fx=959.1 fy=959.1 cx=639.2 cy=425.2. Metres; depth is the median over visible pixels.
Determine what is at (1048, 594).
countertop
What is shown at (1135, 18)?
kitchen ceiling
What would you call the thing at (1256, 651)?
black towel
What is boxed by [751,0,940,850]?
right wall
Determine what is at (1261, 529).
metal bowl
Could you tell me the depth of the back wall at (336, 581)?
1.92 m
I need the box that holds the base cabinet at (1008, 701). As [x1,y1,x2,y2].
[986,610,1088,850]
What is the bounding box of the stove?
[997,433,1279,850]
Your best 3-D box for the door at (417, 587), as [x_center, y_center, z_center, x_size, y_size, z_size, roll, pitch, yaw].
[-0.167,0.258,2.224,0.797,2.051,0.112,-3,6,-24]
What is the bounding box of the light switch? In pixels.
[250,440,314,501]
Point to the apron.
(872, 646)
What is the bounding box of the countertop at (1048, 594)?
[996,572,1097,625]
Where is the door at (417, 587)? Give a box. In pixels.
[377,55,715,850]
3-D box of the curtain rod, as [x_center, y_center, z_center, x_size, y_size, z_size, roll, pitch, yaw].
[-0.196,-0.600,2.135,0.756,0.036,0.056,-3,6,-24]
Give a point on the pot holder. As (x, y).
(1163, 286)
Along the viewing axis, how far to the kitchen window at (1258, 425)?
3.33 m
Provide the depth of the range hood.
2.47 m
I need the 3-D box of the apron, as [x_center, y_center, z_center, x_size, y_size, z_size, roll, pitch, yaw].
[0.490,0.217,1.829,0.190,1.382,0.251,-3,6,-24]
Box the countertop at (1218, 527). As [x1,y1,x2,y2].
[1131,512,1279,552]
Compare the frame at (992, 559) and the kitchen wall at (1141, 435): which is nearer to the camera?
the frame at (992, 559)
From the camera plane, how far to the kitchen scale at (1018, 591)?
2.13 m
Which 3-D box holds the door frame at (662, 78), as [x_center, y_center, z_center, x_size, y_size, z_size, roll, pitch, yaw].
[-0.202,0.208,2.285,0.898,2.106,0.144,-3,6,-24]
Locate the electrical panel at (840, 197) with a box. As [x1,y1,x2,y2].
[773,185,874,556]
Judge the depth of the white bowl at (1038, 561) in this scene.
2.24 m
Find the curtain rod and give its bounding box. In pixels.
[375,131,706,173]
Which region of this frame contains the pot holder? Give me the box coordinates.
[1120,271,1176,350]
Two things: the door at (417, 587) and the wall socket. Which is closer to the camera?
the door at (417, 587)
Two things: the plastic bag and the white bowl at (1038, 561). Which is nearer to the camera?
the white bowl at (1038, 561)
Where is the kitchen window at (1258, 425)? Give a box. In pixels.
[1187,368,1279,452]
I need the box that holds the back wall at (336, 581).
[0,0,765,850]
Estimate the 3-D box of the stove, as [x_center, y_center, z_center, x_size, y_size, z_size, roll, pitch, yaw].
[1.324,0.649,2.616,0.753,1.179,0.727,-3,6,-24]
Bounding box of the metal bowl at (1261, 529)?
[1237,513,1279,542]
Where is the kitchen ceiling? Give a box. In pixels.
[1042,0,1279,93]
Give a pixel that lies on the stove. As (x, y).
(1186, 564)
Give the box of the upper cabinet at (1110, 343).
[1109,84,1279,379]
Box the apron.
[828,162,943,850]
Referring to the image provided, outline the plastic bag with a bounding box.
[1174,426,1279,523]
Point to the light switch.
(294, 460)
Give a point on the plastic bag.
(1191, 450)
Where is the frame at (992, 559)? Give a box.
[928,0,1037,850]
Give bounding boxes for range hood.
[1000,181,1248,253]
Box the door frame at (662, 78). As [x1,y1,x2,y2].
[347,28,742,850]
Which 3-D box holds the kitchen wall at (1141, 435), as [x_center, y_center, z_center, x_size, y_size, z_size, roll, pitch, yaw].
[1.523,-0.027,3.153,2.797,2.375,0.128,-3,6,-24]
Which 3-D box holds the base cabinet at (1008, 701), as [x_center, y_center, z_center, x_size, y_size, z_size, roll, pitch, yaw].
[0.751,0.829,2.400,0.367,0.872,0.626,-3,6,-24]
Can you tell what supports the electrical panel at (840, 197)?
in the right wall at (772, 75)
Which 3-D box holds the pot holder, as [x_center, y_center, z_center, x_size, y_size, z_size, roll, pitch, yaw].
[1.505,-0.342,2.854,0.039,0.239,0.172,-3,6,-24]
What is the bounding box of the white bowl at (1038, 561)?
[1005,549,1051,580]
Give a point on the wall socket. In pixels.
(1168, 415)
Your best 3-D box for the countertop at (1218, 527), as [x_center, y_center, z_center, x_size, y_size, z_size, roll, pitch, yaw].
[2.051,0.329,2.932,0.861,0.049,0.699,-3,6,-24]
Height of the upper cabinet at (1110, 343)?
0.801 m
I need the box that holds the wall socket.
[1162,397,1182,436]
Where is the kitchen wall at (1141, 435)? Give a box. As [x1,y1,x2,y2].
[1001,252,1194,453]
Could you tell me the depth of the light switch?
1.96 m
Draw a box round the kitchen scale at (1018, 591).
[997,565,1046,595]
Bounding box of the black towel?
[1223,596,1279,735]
================
Word for word, output all of the material above.

fx=959.1 fy=959.1 cx=639.2 cy=425.2. Metres; depth is the median over visible pixels.
Determine what is at (1048, 594).
countertop
What is shown at (1135, 18)?
kitchen ceiling
What would you call the thing at (1256, 651)?
black towel
What is boxed by [751,0,940,850]?
right wall
Determine what is at (1261, 529).
metal bowl
Could you tell me the depth of the back wall at (336, 581)?
1.92 m
I need the box that holds the base cabinet at (1008, 701). As [x1,y1,x2,y2].
[986,610,1088,850]
What is the bounding box of the stove?
[997,433,1279,850]
Your best 3-D box for the door at (417, 587), as [x_center, y_center, z_center, x_size, y_size, z_size, roll, pitch, yaw].
[-0.167,0.258,2.224,0.797,2.051,0.112,-3,6,-24]
What is the bounding box of the light switch? In pixels.
[250,440,314,501]
Point to the apron.
(872, 646)
What is the bounding box of the countertop at (1048, 594)?
[996,572,1097,625]
Where is the door at (417, 587)? Give a box. In pixels.
[377,55,715,850]
3-D box of the curtain rod, as [x_center, y_center, z_center, x_size, y_size, z_size, roll, pitch, yaw].
[-0.196,-0.600,2.135,0.756,0.036,0.056,-3,6,-24]
Give a point on the pot holder. As (x, y).
(1163, 286)
Along the viewing axis, how far to the kitchen window at (1258, 425)?
3.33 m
Provide the depth of the range hood.
2.47 m
I need the 3-D box of the apron, as [x_center, y_center, z_center, x_size, y_size, z_size, roll, pitch, yaw].
[0.490,0.217,1.829,0.190,1.382,0.251,-3,6,-24]
Box the countertop at (1218, 527). As [x1,y1,x2,y2].
[1131,512,1279,552]
Compare the frame at (992, 559) and the kitchen wall at (1141, 435): which is nearer to the camera?
the frame at (992, 559)
From the camera plane, how far to the kitchen scale at (1018, 591)?
2.13 m
Which 3-D box holds the door frame at (662, 78), as [x_center, y_center, z_center, x_size, y_size, z_size, roll, pitch, yaw].
[-0.202,0.208,2.285,0.898,2.106,0.144,-3,6,-24]
Locate the electrical panel at (840, 197) with a box. As [x1,y1,x2,y2].
[773,185,874,556]
Judge the depth of the white bowl at (1038, 561) in this scene.
2.24 m
Find the curtain rod and give its bounding box. In pixels.
[375,131,706,173]
Which region of this frame contains the pot holder? Give me the box coordinates.
[1120,271,1176,350]
Two things: the door at (417, 587) and the wall socket. Which is closer to the camera?
the door at (417, 587)
Two things: the plastic bag and the white bowl at (1038, 561). Which is nearer to the camera?
the white bowl at (1038, 561)
Where is the kitchen window at (1258, 425)? Give a box. In pixels.
[1187,368,1279,452]
I need the box that holds the back wall at (336, 581).
[0,0,765,850]
Estimate the 3-D box of the stove, as [x_center, y_center, z_center, x_size, y_size, z_size, roll, pitch, yaw].
[1.324,0.649,2.616,0.753,1.179,0.727,-3,6,-24]
Bounding box of the metal bowl at (1261, 529)?
[1237,513,1279,542]
Where is the kitchen ceiling? Give a box. In pixels.
[1042,0,1279,93]
Give a pixel that lies on the stove. As (x, y).
(1186, 564)
Give the box of the upper cabinet at (1110, 343).
[1109,84,1279,379]
Box the apron.
[828,162,943,850]
Referring to the image provided, outline the plastic bag with a bounding box.
[1174,426,1279,523]
Point to the light switch.
(294, 460)
Give a point on the plastic bag.
(1191, 450)
Where is the frame at (992, 559)? Give a box.
[928,0,1037,850]
Give bounding boxes for range hood.
[1000,181,1248,253]
Box the door frame at (662, 78). As [x1,y1,x2,y2].
[347,28,742,850]
Which 3-D box holds the kitchen wall at (1141, 435), as [x_center, y_center, z_center, x_size, y_size, z_size, roll, pitch, yaw].
[1.523,-0.027,3.153,2.797,2.375,0.128,-3,6,-24]
Which 3-D box holds the base cabinet at (1008, 701), as [x_center, y_center, z_center, x_size, y_size, z_size, roll, pitch, yaw].
[0.751,0.829,2.400,0.367,0.872,0.626,-3,6,-24]
Can you tell what supports the electrical panel at (840, 197)?
in the right wall at (772, 75)
Which 3-D box holds the pot holder, as [x_center, y_center, z_center, x_size, y_size, z_size, roll, pitch, yaw].
[1.505,-0.342,2.854,0.039,0.239,0.172,-3,6,-24]
What is the bounding box of the white bowl at (1038, 561)?
[1005,549,1051,580]
Give a point on the wall socket. In pixels.
(1168, 415)
Your best 3-D box for the countertop at (1218, 527), as [x_center, y_center, z_center, x_size, y_size, z_size, roll, pitch, yaw].
[2.051,0.329,2.932,0.861,0.049,0.699,-3,6,-24]
Height of the upper cabinet at (1110, 343)?
0.801 m
I need the box that holds the wall socket.
[1162,397,1182,436]
Where is the kitchen wall at (1141, 435)? Give a box. As [x1,y1,x2,y2].
[1001,252,1194,453]
Could you tell me the depth of the light switch?
1.96 m
Draw a box round the kitchen scale at (1018, 591).
[997,565,1046,595]
Bounding box of the black towel?
[1223,596,1279,735]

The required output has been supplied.